_Treść zadania_:
Przepisz bez żadnych zmian wszystkie wiersze podanych niżej rekordów.

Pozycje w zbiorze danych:
● ● ●
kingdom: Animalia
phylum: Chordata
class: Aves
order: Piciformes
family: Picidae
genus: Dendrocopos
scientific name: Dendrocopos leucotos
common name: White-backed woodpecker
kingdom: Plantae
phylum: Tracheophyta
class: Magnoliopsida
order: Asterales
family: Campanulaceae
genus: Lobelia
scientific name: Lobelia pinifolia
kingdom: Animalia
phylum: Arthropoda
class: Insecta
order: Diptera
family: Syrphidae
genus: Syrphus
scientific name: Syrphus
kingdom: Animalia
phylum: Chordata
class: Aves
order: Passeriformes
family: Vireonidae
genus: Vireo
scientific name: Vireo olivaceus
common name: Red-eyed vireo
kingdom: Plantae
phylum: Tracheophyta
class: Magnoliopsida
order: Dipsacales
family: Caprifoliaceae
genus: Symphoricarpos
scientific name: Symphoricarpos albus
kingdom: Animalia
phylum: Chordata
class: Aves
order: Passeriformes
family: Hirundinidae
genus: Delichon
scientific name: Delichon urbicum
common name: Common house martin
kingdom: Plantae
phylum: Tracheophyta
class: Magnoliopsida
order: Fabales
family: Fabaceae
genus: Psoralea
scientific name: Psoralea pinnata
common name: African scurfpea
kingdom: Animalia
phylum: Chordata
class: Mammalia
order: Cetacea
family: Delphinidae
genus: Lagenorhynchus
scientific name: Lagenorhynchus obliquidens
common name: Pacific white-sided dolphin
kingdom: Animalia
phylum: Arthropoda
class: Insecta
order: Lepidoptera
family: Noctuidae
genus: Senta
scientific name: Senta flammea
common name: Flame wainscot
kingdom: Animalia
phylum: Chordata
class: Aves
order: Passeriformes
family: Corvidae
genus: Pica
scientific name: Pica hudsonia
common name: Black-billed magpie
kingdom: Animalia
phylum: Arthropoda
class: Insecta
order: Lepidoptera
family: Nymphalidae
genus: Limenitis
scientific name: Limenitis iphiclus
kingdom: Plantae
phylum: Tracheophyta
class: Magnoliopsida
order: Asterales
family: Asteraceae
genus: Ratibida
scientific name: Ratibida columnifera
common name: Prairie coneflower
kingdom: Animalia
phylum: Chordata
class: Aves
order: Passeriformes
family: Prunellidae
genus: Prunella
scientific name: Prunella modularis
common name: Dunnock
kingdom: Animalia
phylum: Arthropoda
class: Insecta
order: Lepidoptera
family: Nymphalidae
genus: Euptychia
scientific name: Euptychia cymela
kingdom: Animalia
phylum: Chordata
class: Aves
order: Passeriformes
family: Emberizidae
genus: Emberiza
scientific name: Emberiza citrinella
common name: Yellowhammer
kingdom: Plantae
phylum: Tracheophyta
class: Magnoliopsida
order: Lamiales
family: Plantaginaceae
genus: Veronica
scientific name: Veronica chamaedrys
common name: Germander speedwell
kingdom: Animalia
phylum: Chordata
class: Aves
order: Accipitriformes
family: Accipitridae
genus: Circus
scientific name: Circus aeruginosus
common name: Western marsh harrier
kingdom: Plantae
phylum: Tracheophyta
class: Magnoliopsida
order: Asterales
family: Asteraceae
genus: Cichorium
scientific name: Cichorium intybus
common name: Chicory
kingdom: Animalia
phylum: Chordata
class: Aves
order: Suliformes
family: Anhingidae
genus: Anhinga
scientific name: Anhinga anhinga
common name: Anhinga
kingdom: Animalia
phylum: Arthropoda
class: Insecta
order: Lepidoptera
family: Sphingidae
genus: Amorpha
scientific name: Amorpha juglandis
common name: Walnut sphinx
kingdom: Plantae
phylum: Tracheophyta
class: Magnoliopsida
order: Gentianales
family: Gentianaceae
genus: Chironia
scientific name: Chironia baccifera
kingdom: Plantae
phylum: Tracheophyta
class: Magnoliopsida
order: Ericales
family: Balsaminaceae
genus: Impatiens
● ● ●
_Wynik zadania_:
kingdom: Animalia
phylum: Chordata
class: Aves
order: Piciformes
family: Picidae
genus: Dendrocopos
scientific name: Dendrocopos leucotos
common name: White-backed woodpecker
kingdom: Plantae
phylum: Tracheophyta
class: Magnoliopsida
order: Asterales
family: Campanulaceae
genus: Lobelia
scientific name: Lobelia pinifolia
kingdom: Animalia
phylum: Arthropoda
class: Insecta
order: Diptera
family: Syrphidae
genus: Syrphus
scientific name: Syrphus
kingdom: Animalia
phylum: Chordata
class: Aves
order: Passeriformes
family: Vireonidae
genus: Vireo
scientific name: Vireo olivaceus
common name: Red-eyed vireo
kingdom: Plantae
phylum: Tracheophyta
class: Magnoliopsida
order: Dipsacales
family: Caprifoliaceae
genus: Symphoricarpos
scientific name: Symphoricarpos albus
kingdom: Animalia
phylum: Chordata
class: Aves
order: Passeriformes
family: Hirundinidae
genus: Delichon
scientific name: Delichon urbicum
common name: Common house martin
kingdom: Plantae
phylum: Tracheophyta
class: Magnoliopsida
order: Fabales
family: Fabaceae
genus: Psoralea
scientific name: Psoralea pinnata
common name: African scurfpea
kingdom: Animalia
phylum: Chordata
class: Mammalia
order: Cetacea
family: Delphinidae
genus: Lagenorhynchus
scientific name: Lagenorhynchus obliquidens
common name: Pacific white-sided dolphin
kingdom: Animalia
phylum: Arthropoda
class: Insecta
order: Lepidoptera
family: Noctuidae
genus: Senta
scientific name: Senta flammea
common name: Flame wainscot
kingdom: Animalia
phylum: Chordata
class: Aves
order: Passeriformes
family: Corvidae
genus: Pica
scientific name: Pica hudsonia
common name: Black-billed magpie
kingdom: Animalia
phylum: Arthropoda
class: Insecta
order: Lepidoptera
family: Nymphalidae
genus: Limenitis
scientific name: Limenitis iphiclus
kingdom: Plantae
phylum: Tracheophyta
class: Magnoliopsida
order: Asterales
family: Asteraceae
genus: Ratibida
scientific name: Ratibida columnifera
common name: Prairie coneflower
kingdom: Animalia
phylum: Chordata
class: Aves
order: Passeriformes
family: Prunellidae
genus: Prunella
scientific name: Prunella modularis
common name: Dunnock
kingdom: Animalia
phylum: Arthropoda
class: Insecta
order: Lepidoptera
family: Nymphalidae
genus: Euptychia
scientific name: Euptychia cymela
kingdom: Animalia
phylum: Chordata
class: Aves
order: Passeriformes
family: Emberizidae
genus: Emberiza
scientific name: Emberiza citrinella
common name: Yellowhammer
kingdom: Plantae
phylum: Tracheophyta
class: Magnoliopsida
order: Lamiales
family: Plantaginaceae
genus: Veronica
scientific name: Veronica chamaedrys
common name: Germander speedwell
kingdom: Animalia
phylum: Chordata
class: Aves
order: Accipitriformes
family: Accipitridae
genus: Circus
scientific name: Circus aeruginosus
common name: Western marsh harrier
kingdom: Plantae
phylum: Tracheophyta
class: Magnoliopsida
order: Asterales
family: Asteraceae
genus: Cichorium
scientific name: Cichorium intybus
common name: Chicory
kingdom: Animalia
phylum: Chordata
class: Aves
order: Suliformes
family: Anhingidae
genus: Anhinga
scientific name: Anhinga anhinga
common name: Anhinga
kingdom: Animalia
phylum: Arthropoda
class: Insecta
order: Lepidoptera
family: Sphingidae
genus: Amorpha
scientific name: Amorpha juglandis
common name: Walnut sphinx
kingdom: Plantae
phylum: Tracheophyta
class: Magnoliopsida
order: Gentianales
family: Gentianaceae
genus: Chironia
scientific name: Chironia baccifera
kingdom: Plantae
phylum: Tracheophyta
class: Magnoliopsida
order: Ericales
family: Balsaminaceae
genus: Impatiens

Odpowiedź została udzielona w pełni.